Resin: Water Based vs. Solvent Based
Richlite has extensively researched every available resin to determine which solution produces the absolute highest quality material while having the lowest impact on the environment. The company’s paper and methanol/ethanol-based materials are unquestionably the best performing surfaces in the paper-composite class while Richlite’s Waste-to-Energy manufacturing process upholds the company’s strict commitment to the environment. This section compares Richlite’s process versus water-based alternative processes. Click on diagram to expand.
Water based resin: it sounds like a great environmental story, however, it is nothing but a catchy phrase. The first question you should ask yourself is: what holds the paper together? Water? Obviously not. What gets left out of the “water based resin” conversation is the entire process. Richlite’s engineers have extensively studied the entire process for years. In fact, Richlite has been manufacturing the material since 1943. Water base is simply a term that describes the diluting agent in the resin. Richlite chooses to use a methanol/ethanol mix to dilute its resin. Why not water since it’s less costly (practically free compared to methanol/ethanol) and on the surface sounds more environmentally friendly?
Over nearly seven decades in business, Richlite customers have come to depend on quality. Richlite materials were originally used as an industrial product before the architectural community discovered it so durability has been a priority since day one. From a pure quality standpoint – methanol/ethanol-based resin delivers better quality and a more consistent product.
The main issue with water-based resin pertaining to quality and also sustainability is the fact it is made with water. Water is not intended to burn. In order to produce paper-composite surfaces, the water or methanol must be burned off. Methanol and ethanol are designed for this and, therefore, instantly burn off. Water requires significant amounts of energy to burn off and there is never a guarantee that all water will be removed from the product, which can challenge quality.
Thin plastic laminate companies using a melamine surface use water-based resin on their backer sheets but probably can do so with success because it is only a couple of layers of paper. When you get beyond a few layers of paper, your resin system becomes vital to the integrity of the panel. A one-inch sheet of Richlite incorporates more than 200 layers of paper.
Richlite in recent years introduced its innovative WE Technology manufacturing process with three main components: a resin system, a vertical drying tower, and a catalytic converter. See WE Technology diagram for details of operation.

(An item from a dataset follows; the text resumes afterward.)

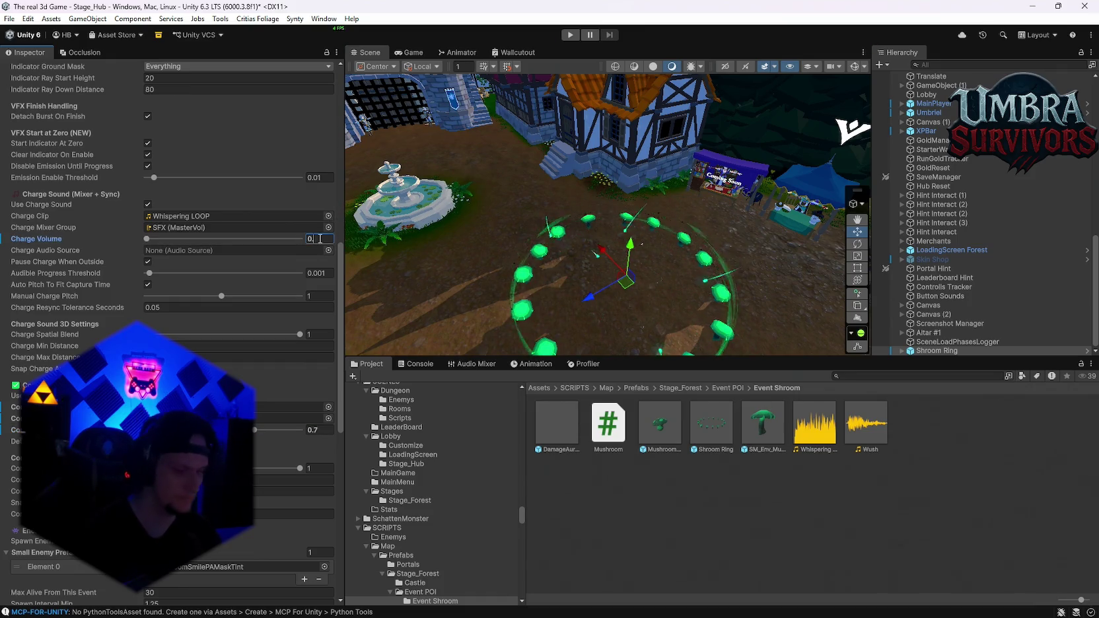
{"action": "type", "text": ".6"}
{"action": "key", "text": "Return"}
{"action": "scroll", "coordinate": [274, 385], "scroll_direction": "down", "scroll_amount": 1}
{"action": "scroll", "coordinate": [272, 385], "scroll_direction": "down", "scroll_amount": 1}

The manufacturing design essentially creates a closed-loop energy system. Waste from the methanol is heated through a catalytic converter to dry the material, something that would virtually be impossible with water-based solvents since water holds no energy or BTUs. As an added benefit, the catalytic converter is superior in destroying VOCs. When methanol/ethanol and other VOCs run through a catalytic converter a significant increase in temperature is automatically achieved to assist with the drying process.
Energy consumption is greatly reduced through WE technology due to superior airflow controls. The inclusion of a vertical drying tower minimizes required airflow during the drying process by four-and-a-half times. The Richlite process operates at about 3,500 DCFMs, whereas a horizontal drying process standard among competitors requires about 15,000 DCFMs. Because the airflow is much greater, competitors must create a greater amount of heat and consume more energy to maintain the airflow necessary to dry the product. Even without WE Technology, Richlite’s vertical tower alone only uses one small gas motor compared to the equivalent of four large gas motors on a horizontal dryer. WE Technology helped Richlite reduce its natural gas consumption by more than 80% in its first year of operation.
Richlite’s studies conclude that if the company switched to a water-based resin, used a horizontal dryer, and moved to a RTO instead of catalytic converter, Richlite would end up emitting 5.5 times the amount of CO2 over its current rate. The company’s minimal emissions qualify Richlite as a clean air manufacturer in Washington State.
The other form of energy we utilize is electricity, mainly within our office facilities. In the Pacific Northwest, we are fortunate to have a majority (nearly 90%) of our electricity derived from hydro. In addition, not only do we receive some of our electricty from wind power, Richlite Company was the first corporation in Tacoma to sign up for Tacoma Power's Evergreen Options program in 2001.
Supporting data for the study is based both off of Richlite’s newer WE Technology system and an older system the company has on site. Richlite also collected data from operating plants with similar saturating machines, and gathered data from local gas and utility providers who supply competitors.